The day that Grandma came into the city it was bright and clear. It was the perfect day to watch the skaters and, after a stroll around Rockefeller Plaza, we went to the restaurant. It was above the rink and on two tiers with huge windows, making it easy for all the patrons to watch the skaters. I seem to remember that it was called "The American Festival Café" but that may not be accurate.

I do remember the menu, however. It was quite varied and much more expensive than I’d realized. I was trying very hard not to let Grandma know of my dismay. Did I have enough money? Would they take a check? Etc., etc. (Remember, this was almost 50 years ago and it would be a long time before we relied on plastic to handle these situations!)

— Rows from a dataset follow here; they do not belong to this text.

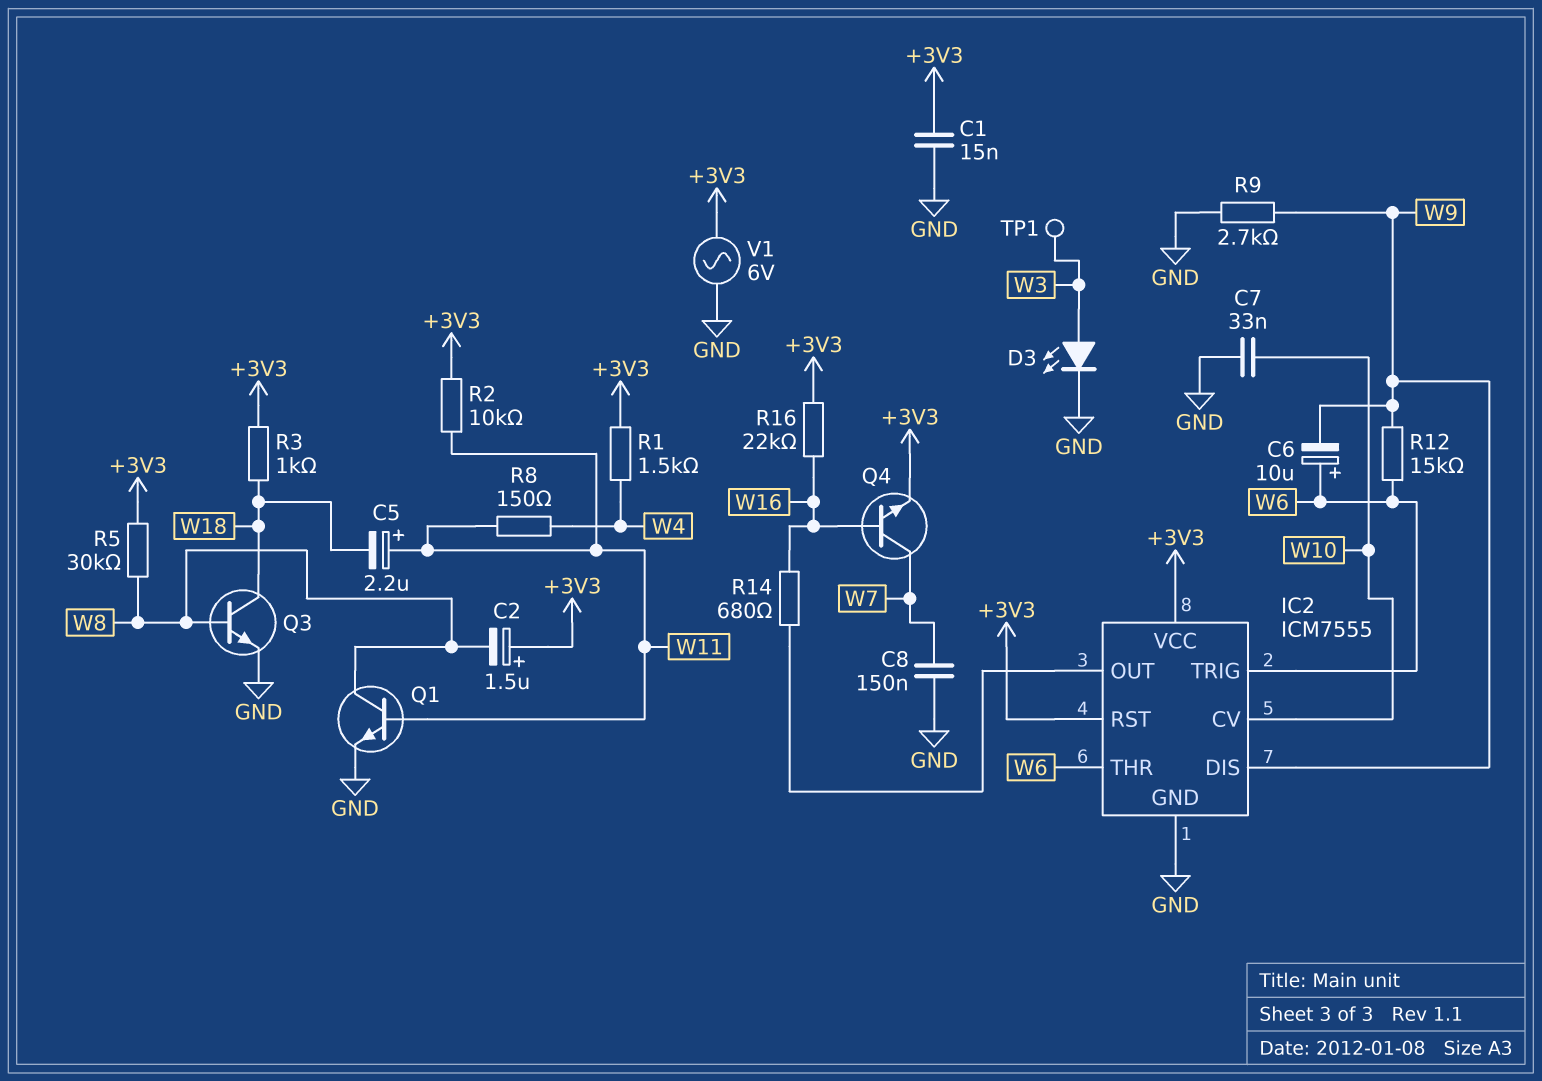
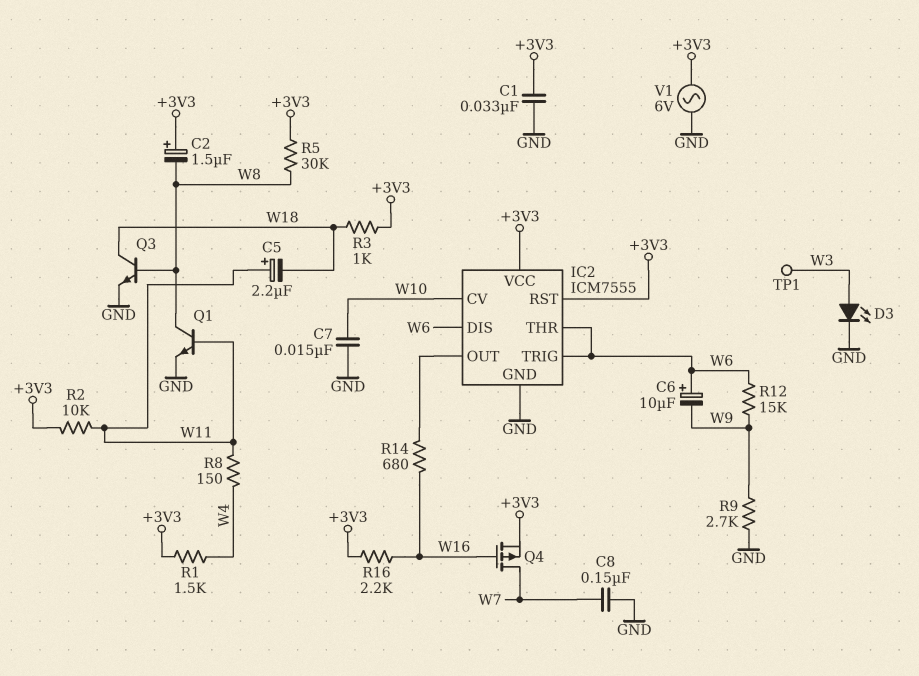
C1: 15nF (+3V3, GND) -> 33nF (+3V3, GND)
C7: 33nF (GND, W10) -> 15nF (GND, W10)
IC2 pin DIS: W9 -> W6
Q4: NPN (B W16, C W7, E +3V3) -> PMOS (G W16, D W7, S +3V3)
R16: 22k (+3V3, W16) -> 2.2k (+3V3, W16)

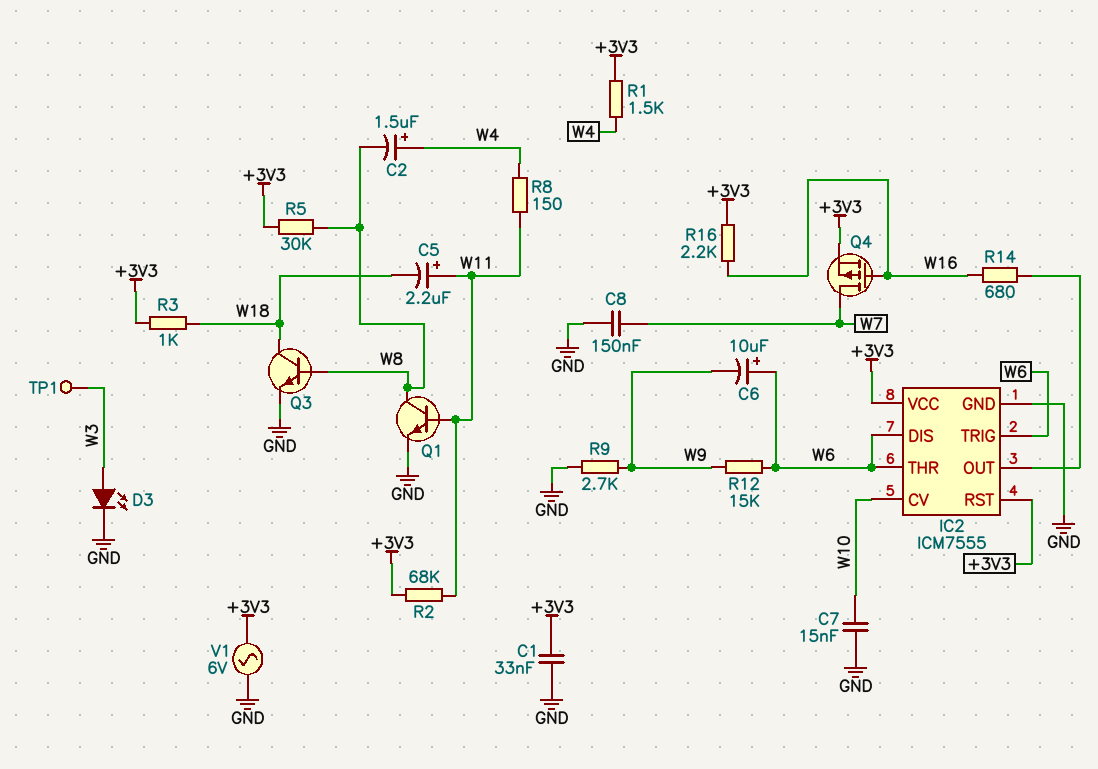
C2: 1.5uF (plus +3V3, minus W8) -> 1.5uF (plus W4, minus W8)
R2: 10k (+3V3, W11) -> 68k (+3V3, W11)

Then Grandma did a wonderful thing. She explained that her stomach “was a bit iffy” and that she didn’t think she could hold down anything more than a cup of soup. I expressed concern, of course, but I knew deep down that her stomach was fine... she just didn’t want to embarrass me. I told her I’d join her and when the waitress arrived we ordered two cups of soup and water. She was very understanding and I realized that this must happen more often than not.

Grandma and I took our time, thoroughly enjoying the skaters as they glided across the ice. Rolls were provided with the soup so our lunch proved to be very adequate and I even had enough money left to leave a good tip for the nice waitress.


Blogger Anvilcloud said...

She was a pretty smart lady.

10:58 AM  
Anonymous Anonymous said...

You continue to post blogs that stir my memories, Ginnie. I dined in that restaurant many years ago when I was a youngster and again when I was in my teens. What a lovely story.

12:39 PM  
Anonymous Anonymous said...

Hi Ginnie,

Another heartwarming story told with great skill. With great economy of detail, you manage to make this woman live before my eyes. It sounds like a special day for her too.

2:52 PM  
Anonymous Anonymous said...

Ginnie - I love your description of your day and your grandma. It is something that my grandma or aunt would have done - to realize I wasn't going to be able to cover and do something so I wouldn't be embarassed.

I love your stories! Thank you so much for sharing them with all of us!

3:36 PM  
Anonymous Anonymous said...

What a touching post, Ginnie. Your grandmother certainly was special....and very astute. And what great memories she left you with.

7:34 AM  
Anonymous Anonymous said...

I love these stories! They make the concept of 'family' come alive for me. :)



9:46 AM  
Anonymous Anonymous said...

Another lovely story. Your grandma sounded like a loveable woman!

1:33 PM  
Anonymous Anonymous said...

What a dear lady your grandmother was. I imagine she carried that lovely memory with her for the rest of her life.

6:32 PM  
Blogger Redhead Gal said...

I really enjoy your memories, Ginny. You sound as amazing as your Grandma.